* [PASSAGE SHOWN]:
$125.36 for round trip tickets. No luggage. That would have been $40 more. No family. That would have been at least another $165.00. My credit card only had $127.50.
“Mom, I’m coming out. I’ll be there when Judy’s there, so you’ll have the family together, like you and Dad want, at least for a couple of days.”
“Good! I’ll be happy to see you. By the way, I wanted to let you know … we didn’t intend to hurt Lannette by not inviting her.”
“Well, you did. That hurt me too. I’m still not happy about it.”
“I’m sorry, hon.”
“Dad, I need some more details. It’s not going to work for me to just tell work that I’m going to Vegas to watch movies with my parents. What’s going on? Why do I have to be there within a month?”
“I never said anything about a month.”
“Yes, Dad, you did.”
“Well, we just want to see you, and we don’t want you to have any distractions.”
“I have to bring my family, Dad. I have to help Lannette with her medications.”
“Well, then, never mind. Just forget about it. We’ll call the whole thing off.”
I’m still shocked.
You know those calls that you expect to get someday, but not today?
“Stace? This is Dad. I want you and your sister – just the two of you – to come out here for a few days. It’ll probably be the last chance we have to get all of us together. I’ll pay for it.”
“Dad, you can’t afford that.”
“I’ll take it out of our savings. It’s important. When you get here, we’ll talk about some things and watch the old home movies. Try to be out here within the next few weeks. No more than a month.”
My parents weigh heavily on my mind. Dad turns 80 in a couple of months; he had emergency triple bypass surgery three years ago. Mom, almost 75, fell and broke her hip in November and can’t climb the few steps to her bed. She sleeps in a recliner. They live two states from their nearest relatives and refuse to move any closer. When I call them, I can hear the fatigue in Dad’s voice and the creeping senility in Mom’s.
I used to be proud of them for being so independent; now, I just wish they would move back home.

[Saved data entries]
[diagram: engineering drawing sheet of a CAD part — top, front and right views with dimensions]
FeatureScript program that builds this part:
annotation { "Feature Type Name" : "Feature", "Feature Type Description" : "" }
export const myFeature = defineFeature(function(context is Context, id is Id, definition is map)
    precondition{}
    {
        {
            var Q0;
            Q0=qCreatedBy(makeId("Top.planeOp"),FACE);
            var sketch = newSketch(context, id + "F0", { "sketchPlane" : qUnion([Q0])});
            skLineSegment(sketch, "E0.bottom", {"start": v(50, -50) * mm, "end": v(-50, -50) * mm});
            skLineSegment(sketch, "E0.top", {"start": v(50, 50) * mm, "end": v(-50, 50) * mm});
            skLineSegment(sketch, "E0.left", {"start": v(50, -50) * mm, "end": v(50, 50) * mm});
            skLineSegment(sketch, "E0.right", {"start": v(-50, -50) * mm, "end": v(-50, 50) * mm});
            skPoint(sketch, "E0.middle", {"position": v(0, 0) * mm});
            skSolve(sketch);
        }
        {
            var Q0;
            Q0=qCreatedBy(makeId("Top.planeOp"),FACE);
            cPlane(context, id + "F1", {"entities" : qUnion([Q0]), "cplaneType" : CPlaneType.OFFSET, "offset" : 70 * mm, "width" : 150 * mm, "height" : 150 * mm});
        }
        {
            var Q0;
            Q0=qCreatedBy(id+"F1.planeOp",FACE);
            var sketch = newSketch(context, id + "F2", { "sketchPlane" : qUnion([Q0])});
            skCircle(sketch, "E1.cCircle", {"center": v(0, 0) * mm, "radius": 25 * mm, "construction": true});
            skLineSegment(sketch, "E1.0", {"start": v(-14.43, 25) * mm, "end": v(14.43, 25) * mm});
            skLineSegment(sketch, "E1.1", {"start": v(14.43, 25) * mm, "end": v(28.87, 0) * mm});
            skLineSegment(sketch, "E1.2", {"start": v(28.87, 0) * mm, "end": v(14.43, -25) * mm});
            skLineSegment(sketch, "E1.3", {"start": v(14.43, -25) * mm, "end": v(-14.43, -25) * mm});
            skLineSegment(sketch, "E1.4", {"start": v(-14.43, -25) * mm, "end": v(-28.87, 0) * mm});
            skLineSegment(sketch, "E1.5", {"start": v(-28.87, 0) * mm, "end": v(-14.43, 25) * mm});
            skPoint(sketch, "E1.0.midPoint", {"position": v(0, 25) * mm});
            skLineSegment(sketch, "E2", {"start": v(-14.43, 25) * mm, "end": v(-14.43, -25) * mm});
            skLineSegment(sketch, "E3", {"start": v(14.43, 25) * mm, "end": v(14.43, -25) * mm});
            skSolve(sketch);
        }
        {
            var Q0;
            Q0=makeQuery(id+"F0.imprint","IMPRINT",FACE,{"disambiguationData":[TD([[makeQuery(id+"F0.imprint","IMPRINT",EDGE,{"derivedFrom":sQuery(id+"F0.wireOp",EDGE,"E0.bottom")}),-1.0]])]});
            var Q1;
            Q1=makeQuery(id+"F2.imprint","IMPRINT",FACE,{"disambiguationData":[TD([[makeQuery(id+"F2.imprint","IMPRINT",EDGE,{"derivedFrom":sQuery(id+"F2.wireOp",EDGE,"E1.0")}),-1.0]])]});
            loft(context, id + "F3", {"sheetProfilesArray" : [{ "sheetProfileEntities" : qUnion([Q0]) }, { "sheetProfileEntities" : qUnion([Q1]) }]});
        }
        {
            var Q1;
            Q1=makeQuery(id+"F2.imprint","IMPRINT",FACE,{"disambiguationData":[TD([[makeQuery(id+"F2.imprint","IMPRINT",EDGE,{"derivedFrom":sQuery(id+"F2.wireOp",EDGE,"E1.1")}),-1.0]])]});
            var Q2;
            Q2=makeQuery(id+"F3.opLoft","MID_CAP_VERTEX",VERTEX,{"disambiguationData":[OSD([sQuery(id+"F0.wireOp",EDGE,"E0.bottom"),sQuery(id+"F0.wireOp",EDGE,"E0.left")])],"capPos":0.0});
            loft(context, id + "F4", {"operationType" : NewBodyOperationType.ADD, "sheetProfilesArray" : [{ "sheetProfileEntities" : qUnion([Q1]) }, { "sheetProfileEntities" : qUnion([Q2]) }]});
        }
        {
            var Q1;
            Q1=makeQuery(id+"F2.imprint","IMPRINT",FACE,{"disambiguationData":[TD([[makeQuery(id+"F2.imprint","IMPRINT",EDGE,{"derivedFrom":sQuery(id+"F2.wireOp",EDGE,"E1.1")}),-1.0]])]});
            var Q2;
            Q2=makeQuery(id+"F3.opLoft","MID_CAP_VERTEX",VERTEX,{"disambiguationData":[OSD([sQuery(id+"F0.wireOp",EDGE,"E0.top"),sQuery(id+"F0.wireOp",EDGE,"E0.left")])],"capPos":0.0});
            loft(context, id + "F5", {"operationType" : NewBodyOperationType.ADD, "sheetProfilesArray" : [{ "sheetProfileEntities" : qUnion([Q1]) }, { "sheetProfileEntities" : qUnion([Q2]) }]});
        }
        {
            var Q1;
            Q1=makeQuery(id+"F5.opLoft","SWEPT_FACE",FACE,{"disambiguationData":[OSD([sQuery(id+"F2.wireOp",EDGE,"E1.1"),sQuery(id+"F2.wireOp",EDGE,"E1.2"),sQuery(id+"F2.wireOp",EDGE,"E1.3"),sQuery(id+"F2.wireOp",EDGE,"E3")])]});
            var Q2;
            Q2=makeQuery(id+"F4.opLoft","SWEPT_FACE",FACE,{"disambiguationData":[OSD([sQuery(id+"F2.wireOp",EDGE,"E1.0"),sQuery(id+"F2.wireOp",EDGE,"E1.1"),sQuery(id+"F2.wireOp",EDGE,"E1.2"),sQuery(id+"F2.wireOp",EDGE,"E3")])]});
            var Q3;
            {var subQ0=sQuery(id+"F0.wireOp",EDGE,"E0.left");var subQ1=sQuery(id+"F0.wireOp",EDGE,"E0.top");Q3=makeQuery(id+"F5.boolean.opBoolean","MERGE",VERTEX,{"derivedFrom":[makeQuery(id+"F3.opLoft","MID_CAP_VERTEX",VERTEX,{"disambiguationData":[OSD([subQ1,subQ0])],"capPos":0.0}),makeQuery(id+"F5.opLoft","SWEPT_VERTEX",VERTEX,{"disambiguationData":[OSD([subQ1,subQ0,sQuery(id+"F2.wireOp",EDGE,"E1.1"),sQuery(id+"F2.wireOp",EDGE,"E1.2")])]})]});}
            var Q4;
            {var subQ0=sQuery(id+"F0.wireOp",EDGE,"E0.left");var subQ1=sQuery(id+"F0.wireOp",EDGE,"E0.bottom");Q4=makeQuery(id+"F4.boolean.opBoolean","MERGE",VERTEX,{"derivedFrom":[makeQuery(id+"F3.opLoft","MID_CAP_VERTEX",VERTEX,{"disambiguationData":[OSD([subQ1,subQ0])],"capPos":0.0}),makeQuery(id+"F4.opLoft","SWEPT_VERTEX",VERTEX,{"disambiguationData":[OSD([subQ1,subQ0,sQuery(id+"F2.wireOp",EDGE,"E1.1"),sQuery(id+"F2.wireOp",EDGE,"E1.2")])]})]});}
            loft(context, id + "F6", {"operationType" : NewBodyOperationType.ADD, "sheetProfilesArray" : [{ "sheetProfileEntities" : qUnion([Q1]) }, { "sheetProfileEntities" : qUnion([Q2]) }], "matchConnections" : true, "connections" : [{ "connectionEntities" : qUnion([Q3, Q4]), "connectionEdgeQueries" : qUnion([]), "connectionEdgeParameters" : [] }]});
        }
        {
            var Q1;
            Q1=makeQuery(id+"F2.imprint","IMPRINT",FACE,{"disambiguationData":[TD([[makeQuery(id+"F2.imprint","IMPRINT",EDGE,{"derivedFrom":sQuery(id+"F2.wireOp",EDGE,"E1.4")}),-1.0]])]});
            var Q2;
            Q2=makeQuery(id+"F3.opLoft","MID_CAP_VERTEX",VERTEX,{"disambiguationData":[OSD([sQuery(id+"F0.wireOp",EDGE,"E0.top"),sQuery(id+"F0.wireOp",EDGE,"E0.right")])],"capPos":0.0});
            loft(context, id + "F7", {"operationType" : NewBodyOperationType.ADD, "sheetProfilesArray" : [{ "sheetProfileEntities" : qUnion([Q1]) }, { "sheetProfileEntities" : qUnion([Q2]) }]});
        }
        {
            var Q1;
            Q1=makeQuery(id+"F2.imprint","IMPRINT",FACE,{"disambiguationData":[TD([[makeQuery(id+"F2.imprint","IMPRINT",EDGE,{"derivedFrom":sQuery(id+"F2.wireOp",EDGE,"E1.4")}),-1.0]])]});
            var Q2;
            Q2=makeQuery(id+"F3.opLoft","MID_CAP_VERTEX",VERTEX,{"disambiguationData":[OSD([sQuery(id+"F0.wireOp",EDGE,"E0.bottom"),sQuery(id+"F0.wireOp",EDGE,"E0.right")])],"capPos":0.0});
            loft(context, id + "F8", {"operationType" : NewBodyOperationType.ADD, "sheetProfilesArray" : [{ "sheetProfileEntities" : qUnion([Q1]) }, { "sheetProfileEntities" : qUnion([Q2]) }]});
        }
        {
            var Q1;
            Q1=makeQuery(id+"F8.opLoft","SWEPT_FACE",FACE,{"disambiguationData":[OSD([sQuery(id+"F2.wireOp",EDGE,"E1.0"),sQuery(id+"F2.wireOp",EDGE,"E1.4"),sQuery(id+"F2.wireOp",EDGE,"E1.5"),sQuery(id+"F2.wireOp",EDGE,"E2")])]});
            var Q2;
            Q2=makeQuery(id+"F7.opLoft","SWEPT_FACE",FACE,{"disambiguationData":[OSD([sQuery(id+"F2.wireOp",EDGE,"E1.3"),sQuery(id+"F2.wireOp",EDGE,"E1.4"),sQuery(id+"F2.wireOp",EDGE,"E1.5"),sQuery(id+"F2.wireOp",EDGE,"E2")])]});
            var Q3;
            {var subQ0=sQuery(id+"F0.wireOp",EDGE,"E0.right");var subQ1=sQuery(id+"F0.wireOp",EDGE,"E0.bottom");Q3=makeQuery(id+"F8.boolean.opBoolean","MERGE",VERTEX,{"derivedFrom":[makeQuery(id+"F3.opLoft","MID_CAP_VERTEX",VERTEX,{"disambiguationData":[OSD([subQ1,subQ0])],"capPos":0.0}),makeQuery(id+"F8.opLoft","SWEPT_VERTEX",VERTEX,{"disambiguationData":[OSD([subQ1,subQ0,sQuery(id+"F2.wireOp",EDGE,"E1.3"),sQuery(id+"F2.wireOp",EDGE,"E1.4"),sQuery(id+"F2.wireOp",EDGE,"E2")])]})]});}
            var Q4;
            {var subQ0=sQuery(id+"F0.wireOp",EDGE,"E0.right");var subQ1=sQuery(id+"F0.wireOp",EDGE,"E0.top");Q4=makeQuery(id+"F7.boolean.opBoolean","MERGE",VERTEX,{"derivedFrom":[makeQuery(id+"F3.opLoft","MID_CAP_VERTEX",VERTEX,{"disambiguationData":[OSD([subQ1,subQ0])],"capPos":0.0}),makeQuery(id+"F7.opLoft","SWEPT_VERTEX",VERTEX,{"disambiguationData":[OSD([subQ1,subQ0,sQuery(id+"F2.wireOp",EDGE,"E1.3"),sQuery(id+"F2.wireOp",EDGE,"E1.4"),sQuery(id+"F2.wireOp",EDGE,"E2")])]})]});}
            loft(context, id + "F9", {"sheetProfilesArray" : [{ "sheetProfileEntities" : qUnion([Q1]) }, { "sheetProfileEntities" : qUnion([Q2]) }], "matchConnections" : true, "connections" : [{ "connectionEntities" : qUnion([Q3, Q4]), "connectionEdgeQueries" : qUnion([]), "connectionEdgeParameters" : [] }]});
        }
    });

* [PROBLEM]:
In the passage about the aging parents, what did Dad have three years ago? These rows come from a different source than the passage.

* [ANSWER]:
Emergency triple bypass surgery.